I try to sit in the first few pews of church during Mass so I can focus on all the parts and words. In doing so, I’ve found that going to Mass can be like a book I read or a movie I watch over and over. I catch something new every time. Not that the Mass itself is new, but rather a word or a phrase in a prayer that I’ve recited for decades stands out and gives me something new to ponder or turns me to scripture to read more in depth.
The word “co-heirs” was one such word that caused me to pause, to sit up a little straighter, to consider what that means beyond me being a child of God. I found it to warm my heart with the knowledge of His vast love, at the same time it humbled me with a desire to act more worthy of such an inheritance.
“Crucified under Pontius Pilate” was one such phrase. While Pilate wasn’t the only villain in Christ’s Passion story, he’s the only one called out by name by millions of voices every Sunday. No matter his declaration, “I am innocent of this man’s blood,” nearly two thousand years later we are still saying his name. What a powerful reminder of our responsibility to stand for righteousness even in the face of opposition.
Almost two weeks ago, following along with the Palm Sunday Responsorial Psalm “My God, my God, why have you abandoned me?” (from Psalm 22), I turned to my son sitting next to me and whisper-asked if he knew where it came from. Immediately he said, “when Jesus was on the cross.” (I could hear the “duh” in his voice and see it on his face). But then I pointed to the notation of “Psalm 22” with the verses from which the words were taken to remind him this is Old Testament. He turned wide eyes to me and in true teenager fashion gestured, “mind blown.” I whispered, “Aren’t the prophetic words of King David and Isaiah amazing?!”

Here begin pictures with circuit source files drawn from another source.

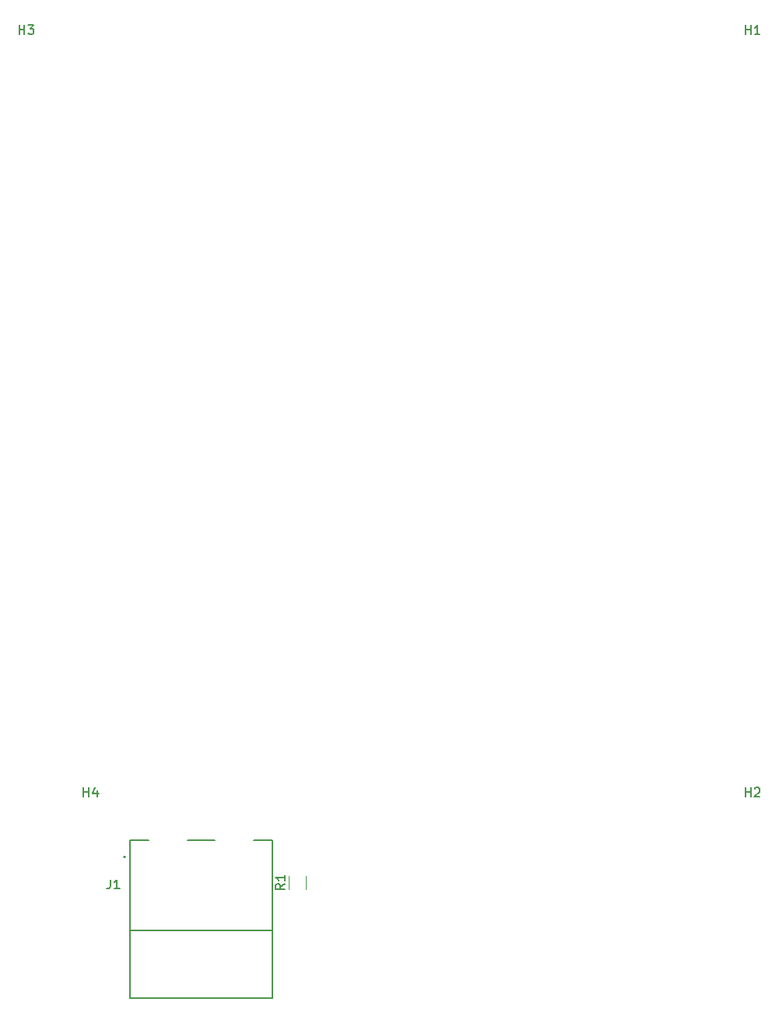
<source format=gbr>
%TF.GenerationSoftware,KiCad,Pcbnew,(6.0.4)*%
%TF.CreationDate,2022-12-15T09:53:27-05:00*%
%TF.ProjectId,HPheater,48506865-6174-4657-922e-6b696361645f,rev?*%
%TF.SameCoordinates,Original*%
%TF.FileFunction,Legend,Top*%
%TF.FilePolarity,Positive*%
%FSLAX46Y46*%
G04 Gerber Fmt 4.6, Leading zero omitted, Abs format (unit mm)*
G04 Created by KiCad (PCBNEW (6.0.4)) date 2022-12-15 09:53:27*
%MOMM*%
%LPD*%
G01*
G04 APERTURE LIST*
%ADD10C,0.150000*%
%ADD11C,0.127000*%
%ADD12C,0.200000*%
%ADD13C,0.120000*%
G04 APERTURE END LIST*
D10*
%TO.C,J1*%
X185166666Y-113452380D02*
X185166666Y-114166666D01*
X185119047Y-114309523D01*
X185023809Y-114404761D01*
X184880952Y-114452380D01*
X184785714Y-114452380D01*
X186166666Y-114452380D02*
X185595238Y-114452380D01*
X185880952Y-114452380D02*
X185880952Y-113452380D01*
X185785714Y-113595238D01*
X185690476Y-113690476D01*
X185595238Y-113738095D01*
%TO.C,H3*%
X175238095Y-21452380D02*
X175238095Y-20452380D01*
X175238095Y-20928571D02*
X175809523Y-20928571D01*
X175809523Y-21452380D02*
X175809523Y-20452380D01*
X176190476Y-20452380D02*
X176809523Y-20452380D01*
X176476190Y-20833333D01*
X176619047Y-20833333D01*
X176714285Y-20880952D01*
X176761904Y-20928571D01*
X176809523Y-21023809D01*
X176809523Y-21261904D01*
X176761904Y-21357142D01*
X176714285Y-21404761D01*
X176619047Y-21452380D01*
X176333333Y-21452380D01*
X176238095Y-21404761D01*
X176190476Y-21357142D01*
%TO.C,R1*%
X204132380Y-113916666D02*
X203656190Y-114250000D01*
X204132380Y-114488095D02*
X203132380Y-114488095D01*
X203132380Y-114107142D01*
X203180000Y-114011904D01*
X203227619Y-113964285D01*
X203322857Y-113916666D01*
X203465714Y-113916666D01*
X203560952Y-113964285D01*
X203608571Y-114011904D01*
X203656190Y-114107142D01*
X203656190Y-114488095D01*
X204132380Y-112964285D02*
X204132380Y-113535714D01*
X204132380Y-113250000D02*
X203132380Y-113250000D01*
X203275238Y-113345238D01*
X203370476Y-113440476D01*
X203418095Y-113535714D01*
%TO.C,H1*%
X254238095Y-21452380D02*
X254238095Y-20452380D01*
X254238095Y-20928571D02*
X254809523Y-20928571D01*
X254809523Y-21452380D02*
X254809523Y-20452380D01*
X255809523Y-21452380D02*
X255238095Y-21452380D01*
X255523809Y-21452380D02*
X255523809Y-20452380D01*
X255428571Y-20595238D01*
X255333333Y-20690476D01*
X255238095Y-20738095D01*
%TO.C,H2*%
X254238095Y-104452380D02*
X254238095Y-103452380D01*
X254238095Y-103928571D02*
X254809523Y-103928571D01*
X254809523Y-104452380D02*
X254809523Y-103452380D01*
X255238095Y-103547619D02*
X255285714Y-103500000D01*
X255380952Y-103452380D01*
X255619047Y-103452380D01*
X255714285Y-103500000D01*
X255761904Y-103547619D01*
X255809523Y-103642857D01*
X255809523Y-103738095D01*
X255761904Y-103880952D01*
X255190476Y-104452380D01*
X255809523Y-104452380D01*
%TO.C,H4*%
X182238095Y-104452380D02*
X182238095Y-103452380D01*
X182238095Y-103928571D02*
X182809523Y-103928571D01*
X182809523Y-104452380D02*
X182809523Y-103452380D01*
X183714285Y-103785714D02*
X183714285Y-104452380D01*
X183476190Y-103404761D02*
X183238095Y-104119047D01*
X183857142Y-104119047D01*
D11*
%TO.C,J1*%
X202747500Y-109150000D02*
X202747500Y-126350000D01*
D10*
X187250500Y-119001000D02*
X202744500Y-119001000D01*
D11*
X202747500Y-126350000D02*
X187247500Y-126350000D01*
X187247500Y-109150000D02*
X189287500Y-109150000D01*
X193507500Y-109150000D02*
X196487500Y-109150000D01*
X187247500Y-126350000D02*
X187247500Y-109150000D01*
X200707500Y-109150000D02*
X202747500Y-109150000D01*
D12*
X186797500Y-111000000D02*
G75*
G03*
X186797500Y-111000000I-100000J0D01*
G01*
D13*
%TO.C,R1*%
X206410000Y-114477064D02*
X206410000Y-113022936D01*
X204590000Y-114477064D02*
X204590000Y-113022936D01*
%TD*%
M02*

</source>
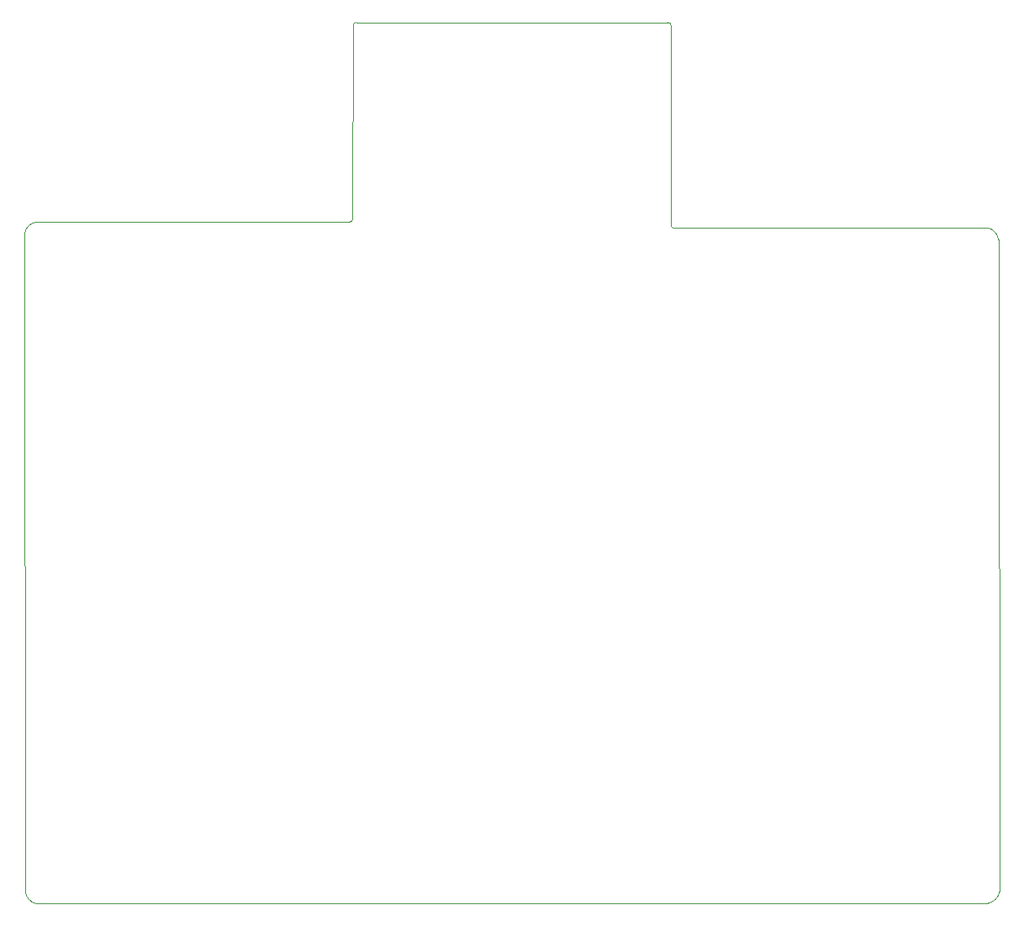
<source format=gbr>
%TF.GenerationSoftware,KiCad,Pcbnew,9.0.0*%
%TF.CreationDate,2025-04-05T15:43:17+05:30*%
%TF.ProjectId,PixelDoro,50697865-6c44-46f7-926f-2e6b69636164,rev?*%
%TF.SameCoordinates,Original*%
%TF.FileFunction,Profile,NP*%
%FSLAX46Y46*%
G04 Gerber Fmt 4.6, Leading zero omitted, Abs format (unit mm)*
G04 Created by KiCad (PCBNEW 9.0.0) date 2025-04-05 15:43:17*
%MOMM*%
%LPD*%
G01*
G04 APERTURE LIST*
%TA.AperFunction,Profile*%
%ADD10C,0.050000*%
%TD*%
G04 APERTURE END LIST*
D10*
X131290232Y-32287061D02*
X162719768Y-32290007D01*
X163002938Y-32570232D02*
X163000001Y-52729768D01*
X194883558Y-121029558D02*
X99119703Y-121081517D01*
X195989625Y-54176442D02*
X196078477Y-119893047D01*
X97997130Y-119900000D02*
X97910583Y-53536950D01*
X99119703Y-121081517D02*
G75*
G02*
X97997181Y-119899994I227797J1340417D01*
G01*
X130929650Y-52099768D02*
X131007062Y-32570232D01*
X196078477Y-119893051D02*
G75*
G02*
X194883558Y-121029529I-1357277J230651D01*
G01*
X99106695Y-52400443D02*
X100012500Y-52387500D01*
X163270232Y-53000000D02*
G75*
G02*
X163000000Y-52729768I-32J270200D01*
G01*
X163270232Y-53000000D02*
X194863047Y-52981523D01*
X194861399Y-52991217D02*
G75*
G02*
X195989625Y-54176442I-228999J-1347583D01*
G01*
X97911524Y-53536950D02*
G75*
G02*
X99106446Y-52400472I1357276J-230650D01*
G01*
X162719768Y-32287061D02*
G75*
G02*
X163002939Y-32570232I32J-283139D01*
G01*
X100012500Y-52387500D02*
X130649768Y-52387500D01*
X131007061Y-32570232D02*
G75*
G02*
X131290232Y-32287061I283139J32D01*
G01*
X130932939Y-52099768D02*
G75*
G02*
X130649768Y-52382939I-283139J-32D01*
G01*
M02*

</source>
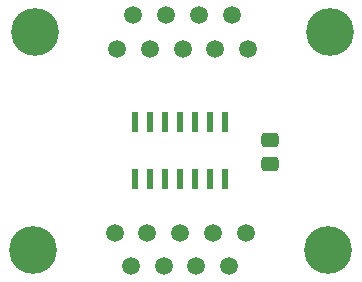
<source format=gts>
%TF.GenerationSoftware,KiCad,Pcbnew,7.0.1-0*%
%TF.CreationDate,2023-04-20T21:53:40-04:00*%
%TF.ProjectId,Mousy,4d6f7573-792e-46b6-9963-61645f706362,rev?*%
%TF.SameCoordinates,Original*%
%TF.FileFunction,Soldermask,Top*%
%TF.FilePolarity,Negative*%
%FSLAX46Y46*%
G04 Gerber Fmt 4.6, Leading zero omitted, Abs format (unit mm)*
G04 Created by KiCad (PCBNEW 7.0.1-0) date 2023-04-20 21:53:40*
%MOMM*%
%LPD*%
G01*
G04 APERTURE LIST*
G04 Aperture macros list*
%AMRoundRect*
0 Rectangle with rounded corners*
0 $1 Rounding radius*
0 $2 $3 $4 $5 $6 $7 $8 $9 X,Y pos of 4 corners*
0 Add a 4 corners polygon primitive as box body*
4,1,4,$2,$3,$4,$5,$6,$7,$8,$9,$2,$3,0*
0 Add four circle primitives for the rounded corners*
1,1,$1+$1,$2,$3*
1,1,$1+$1,$4,$5*
1,1,$1+$1,$6,$7*
1,1,$1+$1,$8,$9*
0 Add four rect primitives between the rounded corners*
20,1,$1+$1,$2,$3,$4,$5,0*
20,1,$1+$1,$4,$5,$6,$7,0*
20,1,$1+$1,$6,$7,$8,$9,0*
20,1,$1+$1,$8,$9,$2,$3,0*%
G04 Aperture macros list end*
%ADD10C,4.048000*%
%ADD11C,1.498600*%
%ADD12R,0.508000X1.676400*%
%ADD13RoundRect,0.250000X0.475000X-0.337500X0.475000X0.337500X-0.475000X0.337500X-0.475000X-0.337500X0*%
G04 APERTURE END LIST*
D10*
%TO.C,J2*%
X205740000Y-63500000D03*
X180750000Y-63500000D03*
D11*
X189090002Y-62080001D03*
X191860002Y-62080001D03*
X194630001Y-62080001D03*
X197400001Y-62080001D03*
X187705001Y-64920000D03*
X190475000Y-64920000D03*
X193245000Y-64920000D03*
X196015000Y-64920000D03*
X198784999Y-64920000D03*
%TD*%
D12*
%TO.C,U1*%
X196850000Y-71120000D03*
X195580000Y-71120000D03*
X194310000Y-71120000D03*
X193040000Y-71120000D03*
X191770000Y-71120000D03*
X190500000Y-71120000D03*
X189230000Y-71120000D03*
X189230000Y-75946000D03*
X190500000Y-75946000D03*
X191770000Y-75946000D03*
X193040000Y-75946000D03*
X194310000Y-75946000D03*
X195580000Y-75946000D03*
X196850000Y-75946000D03*
%TD*%
D13*
%TO.C,C1*%
X200660000Y-74697500D03*
X200660000Y-72622500D03*
%TD*%
D11*
%TO.C,J1*%
X187500001Y-80520002D03*
X190270000Y-80520002D03*
X193040000Y-80520002D03*
X195810000Y-80520002D03*
X198579999Y-80520002D03*
X188884999Y-83360001D03*
X191654999Y-83360001D03*
X194424998Y-83360001D03*
X197194998Y-83360001D03*
D10*
X205535000Y-81940002D03*
X180545000Y-81940002D03*
%TD*%
M02*

</source>
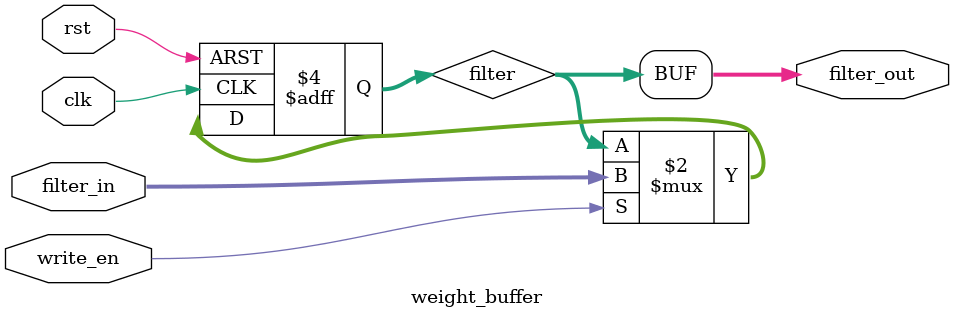
<source format=v>
module weight_buffer(
    input clk, rst, write_en,
    input [71:0] filter_in,
    output [71:0] filter_out
);

    reg [71:0] filter;

    always @(posedge clk or posedge rst) begin
        if (rst) begin
            filter <= 0;
        end else if (write_en) begin
            filter <= filter_in;
        end
    end

    assign filter_out = filter;

endmodule
</source>
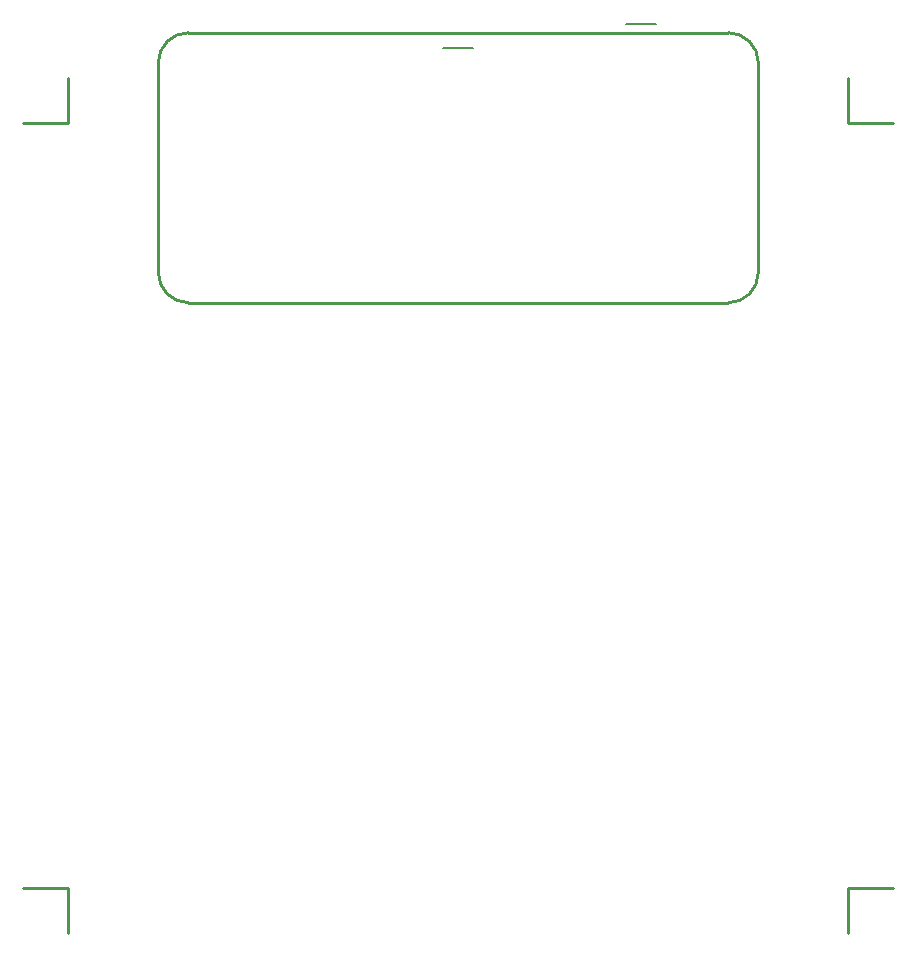
<source format=gm1>
G04*
G04 #@! TF.GenerationSoftware,Altium Limited,Altium Designer,24.2.2 (26)*
G04*
G04 Layer_Color=16711935*
%FSLAX44Y44*%
%MOMM*%
G71*
G04*
G04 #@! TF.SameCoordinates,F7EBB540-B4CE-4F1F-BB4A-EDFB59B12267*
G04*
G04*
G04 #@! TF.FilePolarity,Positive*
G04*
G01*
G75*
%ADD12C,0.1524*%
%ADD13C,0.2540*%
D12*
X317500Y711200D02*
X342900Y711200D01*
X472440Y731520D02*
X497840D01*
D13*
X558800Y495300D02*
G03*
X584200Y520700I0J25400D01*
G01*
X101600Y723900D02*
G03*
X76200Y698500I0J-25400D01*
G01*
X584200D02*
G03*
X558800Y723900I-25400J0D01*
G01*
X76200Y520700D02*
G03*
X101600Y495300I25400J0D01*
G01*
Y495300D02*
X558800D01*
X584200Y546100D02*
X584200Y673100D01*
X584200Y520700D02*
Y546100D01*
X76200Y520700D02*
Y698500D01*
X584200Y673100D02*
Y698500D01*
X101600Y723900D02*
X558800D01*
X-38100Y0D02*
X0D01*
Y-38100D02*
Y0D01*
X660400Y-38100D02*
Y0D01*
X698500D01*
X-38100Y647700D02*
X0D01*
Y685800D01*
X660400Y647700D02*
Y685800D01*
Y647700D02*
X698500D01*
M02*

</source>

Hopefully he will grow to listen intently enough to make his own connections and catch something new.
This first week of Easter is one filled with the joy of our Risen Lord, and this year one filled with the celebration of Pope Francis’s life. This reflection of my Mass experience reminds me of what Pope Francis said of the Mass: “The liturgy does not leave us alone to search out an individual supposed knowledge of the mystery of God. Rather, it takes us by the hand, together, as an assembly, to lead us deep within the mystery that the word and the sacramental signs reveal to us.”
My prayer is to never lose the awe and wonder with which I’m filled attending the great gift of the Mass.